EXERCISE REQUIREMENTS:
List every line in the rows below that contains the string "Comic", copying each one in full.

DATA SUPPLIED:
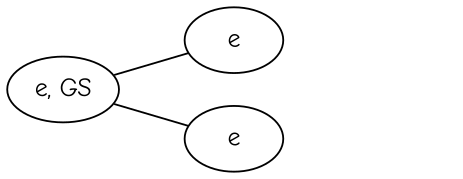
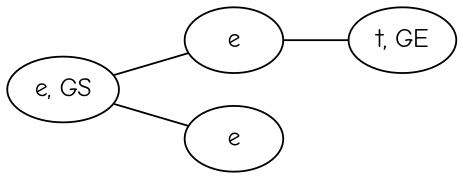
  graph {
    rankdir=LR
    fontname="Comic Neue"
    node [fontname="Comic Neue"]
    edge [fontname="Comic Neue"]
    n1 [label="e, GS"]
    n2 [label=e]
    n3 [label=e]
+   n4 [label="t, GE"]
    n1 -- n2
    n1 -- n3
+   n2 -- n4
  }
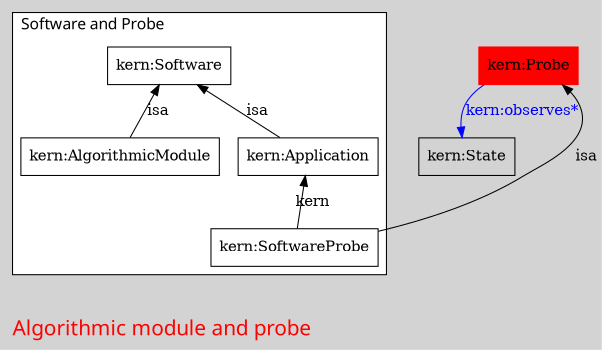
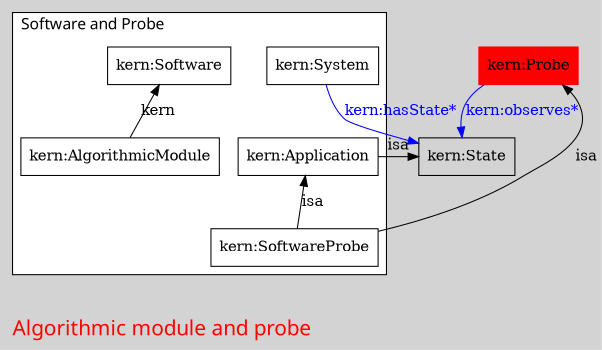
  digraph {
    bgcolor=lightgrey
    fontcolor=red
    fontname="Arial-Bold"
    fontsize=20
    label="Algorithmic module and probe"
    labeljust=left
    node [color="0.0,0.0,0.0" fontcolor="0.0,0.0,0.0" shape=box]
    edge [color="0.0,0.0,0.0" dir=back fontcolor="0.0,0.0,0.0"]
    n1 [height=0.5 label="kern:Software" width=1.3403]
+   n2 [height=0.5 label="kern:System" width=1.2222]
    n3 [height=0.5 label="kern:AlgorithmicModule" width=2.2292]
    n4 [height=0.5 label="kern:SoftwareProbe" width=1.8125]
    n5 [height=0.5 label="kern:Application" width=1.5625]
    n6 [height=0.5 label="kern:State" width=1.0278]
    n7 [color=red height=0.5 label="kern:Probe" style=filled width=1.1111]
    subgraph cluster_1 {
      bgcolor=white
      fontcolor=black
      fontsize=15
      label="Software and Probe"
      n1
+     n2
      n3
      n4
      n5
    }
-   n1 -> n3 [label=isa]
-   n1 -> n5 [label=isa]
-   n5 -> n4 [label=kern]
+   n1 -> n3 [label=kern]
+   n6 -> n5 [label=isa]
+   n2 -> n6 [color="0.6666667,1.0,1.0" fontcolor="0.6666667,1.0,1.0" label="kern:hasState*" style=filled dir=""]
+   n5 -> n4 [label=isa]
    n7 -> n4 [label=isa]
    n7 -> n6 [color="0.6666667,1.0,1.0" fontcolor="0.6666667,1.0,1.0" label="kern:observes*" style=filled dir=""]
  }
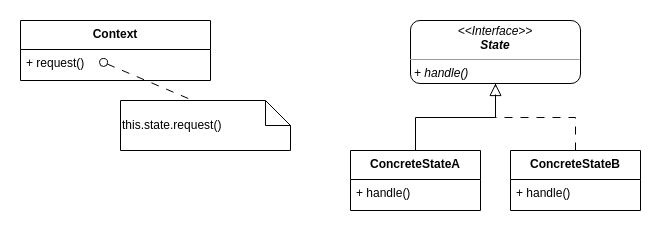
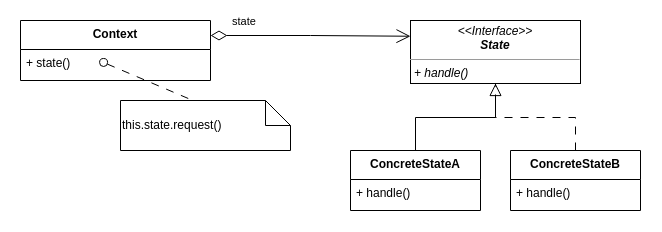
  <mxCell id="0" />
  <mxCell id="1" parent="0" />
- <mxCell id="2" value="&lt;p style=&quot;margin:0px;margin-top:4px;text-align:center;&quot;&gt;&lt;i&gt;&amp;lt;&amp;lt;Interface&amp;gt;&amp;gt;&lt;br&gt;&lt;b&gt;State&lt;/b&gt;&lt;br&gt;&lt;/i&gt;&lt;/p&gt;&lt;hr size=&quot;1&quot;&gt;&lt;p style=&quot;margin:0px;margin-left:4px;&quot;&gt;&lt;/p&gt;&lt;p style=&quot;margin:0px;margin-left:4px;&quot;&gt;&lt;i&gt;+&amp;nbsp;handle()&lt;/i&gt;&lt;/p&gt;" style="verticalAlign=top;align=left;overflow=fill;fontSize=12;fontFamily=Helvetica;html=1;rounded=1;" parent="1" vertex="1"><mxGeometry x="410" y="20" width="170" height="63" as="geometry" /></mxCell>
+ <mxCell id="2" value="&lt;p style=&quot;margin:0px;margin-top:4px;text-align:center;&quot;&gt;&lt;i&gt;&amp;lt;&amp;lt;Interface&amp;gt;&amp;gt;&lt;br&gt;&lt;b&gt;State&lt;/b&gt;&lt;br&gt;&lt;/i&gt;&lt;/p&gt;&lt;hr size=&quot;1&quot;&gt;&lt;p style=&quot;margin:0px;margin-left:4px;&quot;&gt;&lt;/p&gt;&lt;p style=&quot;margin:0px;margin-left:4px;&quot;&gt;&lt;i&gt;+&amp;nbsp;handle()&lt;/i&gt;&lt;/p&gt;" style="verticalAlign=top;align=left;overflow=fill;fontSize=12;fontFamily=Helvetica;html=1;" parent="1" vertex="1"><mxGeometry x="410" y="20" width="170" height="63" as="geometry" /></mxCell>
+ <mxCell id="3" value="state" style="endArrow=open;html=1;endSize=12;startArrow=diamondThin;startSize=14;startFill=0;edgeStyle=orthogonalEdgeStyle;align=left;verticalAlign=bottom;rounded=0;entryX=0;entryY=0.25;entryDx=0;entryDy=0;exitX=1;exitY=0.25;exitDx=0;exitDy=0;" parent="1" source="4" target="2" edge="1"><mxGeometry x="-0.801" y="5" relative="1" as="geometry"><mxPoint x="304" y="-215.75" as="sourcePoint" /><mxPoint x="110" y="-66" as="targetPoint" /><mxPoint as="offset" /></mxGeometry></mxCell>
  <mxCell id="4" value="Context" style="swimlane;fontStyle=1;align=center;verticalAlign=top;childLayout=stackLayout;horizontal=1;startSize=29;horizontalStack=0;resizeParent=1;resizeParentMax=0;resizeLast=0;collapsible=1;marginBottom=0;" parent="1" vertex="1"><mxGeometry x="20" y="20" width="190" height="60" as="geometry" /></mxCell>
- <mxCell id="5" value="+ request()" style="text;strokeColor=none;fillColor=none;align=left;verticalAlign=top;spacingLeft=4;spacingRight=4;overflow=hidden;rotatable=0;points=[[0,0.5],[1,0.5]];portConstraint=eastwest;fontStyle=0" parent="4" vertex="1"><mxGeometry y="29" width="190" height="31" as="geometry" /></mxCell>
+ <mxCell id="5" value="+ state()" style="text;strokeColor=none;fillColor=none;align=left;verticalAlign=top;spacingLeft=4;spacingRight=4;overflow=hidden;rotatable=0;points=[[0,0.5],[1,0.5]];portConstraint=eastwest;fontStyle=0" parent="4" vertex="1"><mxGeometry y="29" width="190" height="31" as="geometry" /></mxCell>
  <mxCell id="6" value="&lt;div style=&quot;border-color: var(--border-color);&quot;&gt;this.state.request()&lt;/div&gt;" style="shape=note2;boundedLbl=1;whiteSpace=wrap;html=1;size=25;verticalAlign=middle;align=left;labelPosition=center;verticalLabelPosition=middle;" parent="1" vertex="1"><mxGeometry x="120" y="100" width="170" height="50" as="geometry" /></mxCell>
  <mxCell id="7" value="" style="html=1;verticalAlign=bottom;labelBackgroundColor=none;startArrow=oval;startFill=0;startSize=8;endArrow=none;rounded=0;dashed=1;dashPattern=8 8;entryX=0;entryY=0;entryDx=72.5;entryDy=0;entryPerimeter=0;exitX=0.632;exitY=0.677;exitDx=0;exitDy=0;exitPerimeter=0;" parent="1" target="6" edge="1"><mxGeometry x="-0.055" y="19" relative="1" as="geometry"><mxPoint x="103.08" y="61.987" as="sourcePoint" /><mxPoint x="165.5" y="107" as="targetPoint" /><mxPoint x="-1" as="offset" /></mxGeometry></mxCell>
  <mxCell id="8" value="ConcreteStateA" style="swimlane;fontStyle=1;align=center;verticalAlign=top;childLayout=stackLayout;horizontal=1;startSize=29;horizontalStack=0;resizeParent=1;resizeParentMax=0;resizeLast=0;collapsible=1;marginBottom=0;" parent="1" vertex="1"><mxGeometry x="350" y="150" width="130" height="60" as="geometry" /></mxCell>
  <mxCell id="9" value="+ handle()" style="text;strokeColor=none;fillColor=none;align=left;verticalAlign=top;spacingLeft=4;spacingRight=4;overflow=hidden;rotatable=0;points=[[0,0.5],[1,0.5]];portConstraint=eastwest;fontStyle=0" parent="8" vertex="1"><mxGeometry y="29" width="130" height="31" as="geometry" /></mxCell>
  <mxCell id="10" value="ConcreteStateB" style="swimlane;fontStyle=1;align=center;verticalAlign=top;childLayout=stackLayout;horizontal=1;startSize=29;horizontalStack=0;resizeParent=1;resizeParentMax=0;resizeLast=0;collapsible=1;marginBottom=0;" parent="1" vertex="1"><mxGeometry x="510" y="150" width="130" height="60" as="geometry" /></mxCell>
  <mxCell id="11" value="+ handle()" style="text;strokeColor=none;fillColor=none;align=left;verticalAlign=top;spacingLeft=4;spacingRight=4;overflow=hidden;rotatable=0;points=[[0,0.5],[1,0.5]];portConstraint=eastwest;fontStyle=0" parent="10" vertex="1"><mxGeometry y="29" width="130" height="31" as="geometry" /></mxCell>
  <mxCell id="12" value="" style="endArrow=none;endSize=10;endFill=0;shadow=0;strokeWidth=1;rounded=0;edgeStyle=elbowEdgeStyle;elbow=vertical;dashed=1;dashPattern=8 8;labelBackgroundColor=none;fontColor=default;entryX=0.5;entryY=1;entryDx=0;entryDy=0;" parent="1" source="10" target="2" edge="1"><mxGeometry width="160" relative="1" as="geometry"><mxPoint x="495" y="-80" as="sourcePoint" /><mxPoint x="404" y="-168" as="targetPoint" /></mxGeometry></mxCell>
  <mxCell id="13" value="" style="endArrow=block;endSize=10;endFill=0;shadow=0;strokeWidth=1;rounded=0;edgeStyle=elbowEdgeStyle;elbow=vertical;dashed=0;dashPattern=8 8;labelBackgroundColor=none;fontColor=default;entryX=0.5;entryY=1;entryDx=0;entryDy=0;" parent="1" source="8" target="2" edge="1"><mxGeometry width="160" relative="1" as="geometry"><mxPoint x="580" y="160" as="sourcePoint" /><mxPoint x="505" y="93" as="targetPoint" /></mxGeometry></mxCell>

EXERCISE RESPONSE:
    fontname="Comic Neue"
    node [fontname="Comic Neue"]
    edge [fontname="Comic Neue"]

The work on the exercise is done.